The judge leading London’s pioneering Family Drug and Alcohol Court has voiced concern that lack of money will stop families in care cases getting adequate support to turn their lives around.

Judge Nicholas Crichton (pictured) spoke to the Gazette following the end of a three-month pilot during which parents with alcohol problems were fitted with ankle bracelets to monitor their drinking continuously.

The SCRAMx device was fitted to ‘a number of’ parents involved in care proceedings where alcohol was an issue, to monitor sobriety by detecting alcohol secretions on the skin every 30 minutes.

Crichton said it is ‘early days’ but the device had proved useful.
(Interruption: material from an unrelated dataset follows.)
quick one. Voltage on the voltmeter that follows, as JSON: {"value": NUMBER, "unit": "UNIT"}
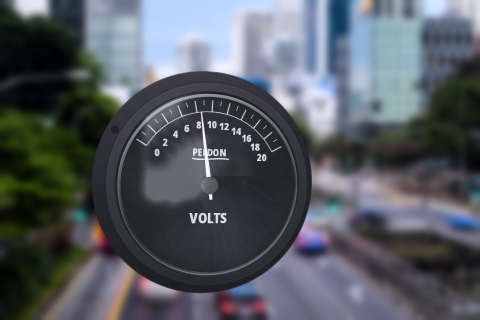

No parents had objected to wearing it and there had been no instances of tampering. ‘It means local authorities can begin to have confidence in allowing parents to have contact with their children and allowing children to go home with parents wearing the bracelet,’ he said.

No decision has been made on the future use of the device, but Crichton said support should be given to measures that help parents with alcohol issues turn around their lives so that they are able to keep their children.

Crichton said he was concerned that in the current economic climate, some might argue the state cannot afford to help make people better parents. But he insisted that such action was a ‘no brainer’.

‘If you can enable a mother to hold on to this child, the risk that she will go on having one child a year in the hope that she’ll be able to keep one will reduce, cutting the financial burden on the state overall,’ he said.